Prototype mental health support chatbot using hybrid NLP + LLM architecture to detect self-harm risk and generate safe responses. Built to explore responsible use of generative AI in healthcare applications.
This project was developed in partnership with Ross Jacobucci from the UW Center for Healthy Minds, with the goal of eventually integrating into a clinical app that can support low-moderate risk patient interactions and data collection for research purposes. The code in this repo was developed by Khine Thant Su and Alexandra Wong during the 2025 UW-Madison Machine Learning Marathon, and provides the base logic for the clinical app to be developed.
This project explores several questions relevant to AI in mental health support systems:
- How can LLMs be safely integrated into mental health workflows?
- What hybrid architectures work best when balancing safety, performance, and latency?
- How can risk signals (e.g., self-harm indicators) be detected reliably?
- What types of guardrails and response protocols reduce hallucinations and unsafe outputs?
| Version | Key Improvements |
|---|---|
| V1 | Basic LLM response generation |
| V2 | Added risk classifier + response routing |
| V3 | Introduced lexicon + LLM judges for risk and safety eval |
| V4 (current) | Parallelized judge evaluation and reduced latency by ~65% |
The chatbot uses a hybrid architecture that combines lexicon-based detection, LLM-based risk assessment, and LLM-generated responses with safety evaluation.
flowchart TD
A[User Message] --> B[Lexicon + Regex Risk Detection]
A --> C[LLM Crisis Judge<br>**Qwen2-7B-Instruct**]

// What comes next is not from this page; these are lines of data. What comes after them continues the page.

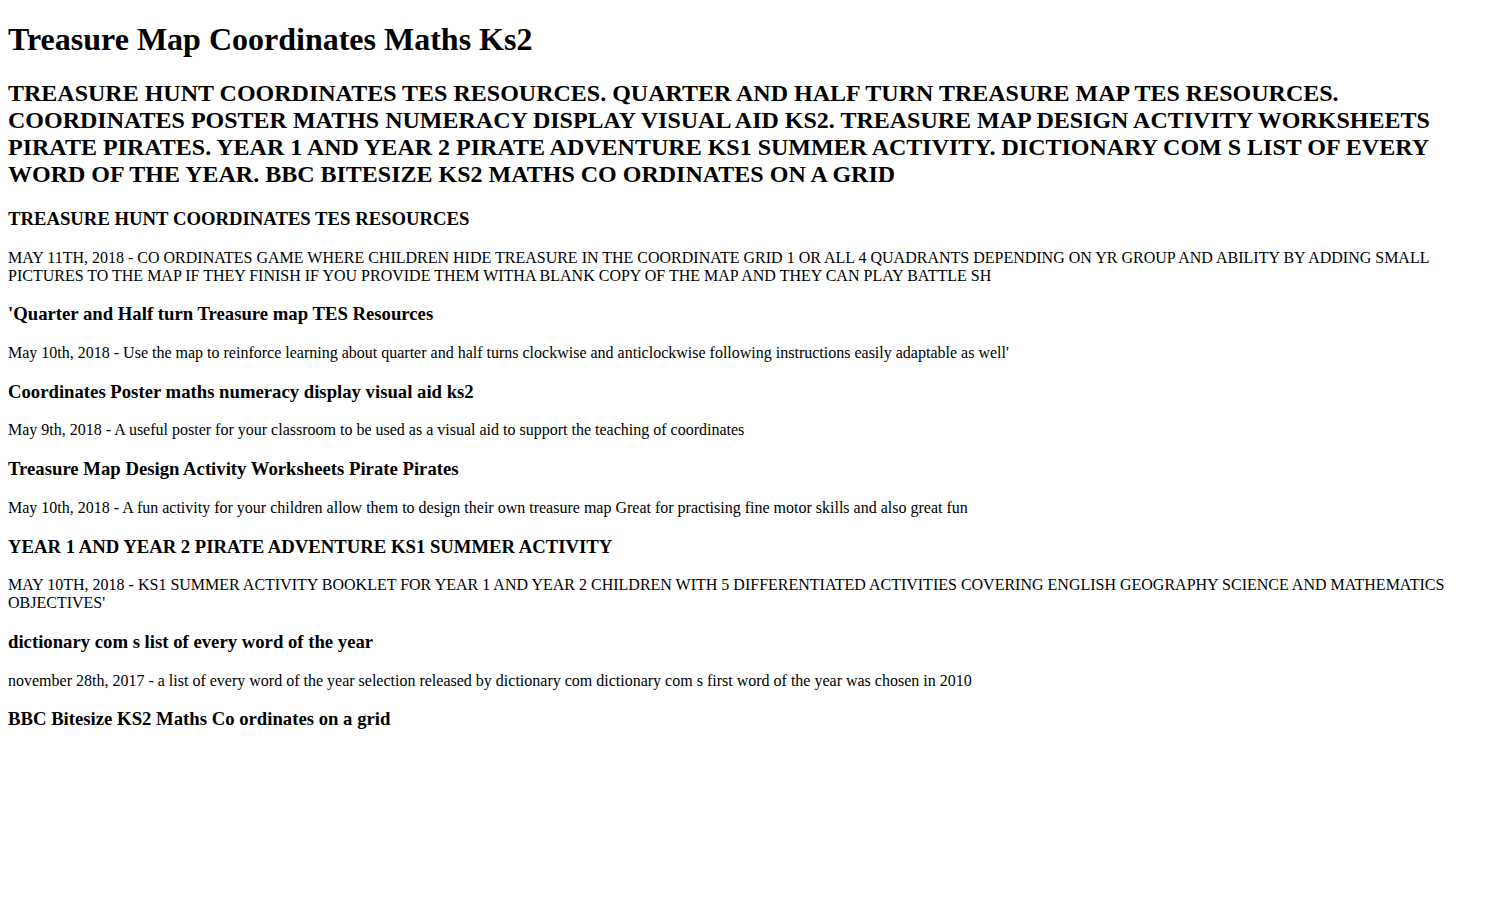Treasure Map Coordinates Maths Ks2
TREASURE HUNT COORDINATES TES RESOURCES. QUARTER AND HALF TURN TREASURE MAP TES RESOURCES. COORDINATES POSTER MATHS NUMERACY DISPLAY VISUAL AID KS2. TREASURE MAP DESIGN ACTIVITY WORKSHEETS PIRATE PIRATES. YEAR 1 AND YEAR 2 PIRATE ADVENTURE KS1 SUMMER ACTIVITY. DICTIONARY COM S LIST OF EVERY WORD OF THE YEAR. BBC BITESIZE KS2 MATHS CO ORDINATES ON A GRID
TREASURE HUNT COORDINATES TES RESOURCES
MAY 11TH, 2018 - CO ORDINATES GAME WHERE CHILDREN HIDE TREASURE IN THE COORDINATE GRID 1 OR ALL 4 QUADRANTS DEPENDING ON YR GROUP AND ABILITY BY ADDING SMALL PICTURES TO THE MAP IF THEY FINISH IF YOU PROVIDE THEM WITHA BLANK COPY OF THE MAP AND THEY CAN PLAY BATTLE SH
'Quarter and Half turn Treasure map TES Resources
May 10th, 2018 - Use the map to reinforce learning about quarter and half turns clockwise and anticlockwise following instructions easily adaptable as well'
Coordinates Poster maths numeracy display visual aid ks2
May 9th, 2018 - A useful poster for your classroom to be used as a visual aid to support the teaching of coordinates
Treasure Map Design Activity Worksheets Pirate Pirates
May 10th, 2018 - A fun activity for your children allow them to design their own treasure map Great for practising fine motor skills and also great fun
YEAR 1 AND YEAR 2 PIRATE ADVENTURE KS1 SUMMER ACTIVITY
MAY 10TH, 2018 - KS1 SUMMER ACTIVITY BOOKLET FOR YEAR 1 AND YEAR 2 CHILDREN WITH 5 DIFFERENTIATED ACTIVITIES COVERING ENGLISH GEOGRAPHY SCIENCE AND MATHEMATICS OBJECTIVES'
dictionary com s list of every word of the year
november 28th, 2017 - a list of every word of the year selection released by dictionary com dictionary com s first word of the year was chosen in 2010
BBC Bitesize KS2 Maths Co ordinates on a grid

B --> D[Combined Risk Assessment]
C --> D
D --> E[LLM Response Generator<br>**Qwen2-1.5B-Instruct**]
E --> F[Candidate Response]
F --> G[LLM Safety & Appropriateness Judges]
G --> H{Response meets<br>safety standards?}
H -->|Yes| I[Response returned to user]
H -->|No| E
- Qwen/Qwen2-1.5B-Instruct used to generate supportive, non-clinical responses to user messages.
- Qwen/Qwen2-7B-Instruct used for LLM judges that evaluate crisis risk and assesses candidate responses for safety and appropriateness.
User risk is assessed through a hybrid approach combining rule-based detection and LLM reasoning.
A rule-based system identifies potentially concerning language. Methods used:
- Curated lexicon of high-risk words and phrases
- Regex matching for flexible pattern detection This layer provides a fast, interpretable signal for potential self-harm indicators.
An LLM judge evaluates the full user message and assigns a risk severity score. Risk levels include "Low", "Moderate", "High", "Imminent", "Unknown". This step allows the system to capture contextual signals that may not be detectable through keyword matching alone.
Once risk has been assessed, the chatbot generates and evaluates responses using a multi-step pipeline.
The combined risk signal from lexicon detection and LLM crisis judge is passed to the LLM response generator, which drafts a supportive reply.
Key design choices:
- Responses are supportive and non-clinical.
- High-risk classifications trigger mental health hotline resources.
- Conversations are not automatically terminated for high or imminent risk categories in the current prototype.
Generated responses are evaluated by LLM judges using prompt-engineered rubrics that assess safety, appropriateness, and alignment with the user message.
The system generates candidate responses and evaluates them until one satisfies the required safety and appropriateness criteria.
Between Version 3 and Version 4 (the current version), the system achieved approximately 65% latency reduction through several optimizations.
- Pipeline bottleneck identification: We introduced wrapper functions to trace execution time and identify slow components in the pipeline.
- Token length reduction: We shortened prompt and context length to reduce autoregressive generation time for the response model.
- Parallelized judge evaluation: We restructured safety and appropriateness judges to run in parallel instead of sequentially.
- Clinical validation of risk categories
The current mapping of risk levels (Low, Moderate, High, Imminent) should be reviewed by mental health professionals to ensure clinical accuracy. - Response quality decomposition
Future work could evaluate responses across multiple dimensions such as empathy, actionability, and alignment with user intent. Breaking evaluation into smaller components may allow simpler models to score each dimension more reliably.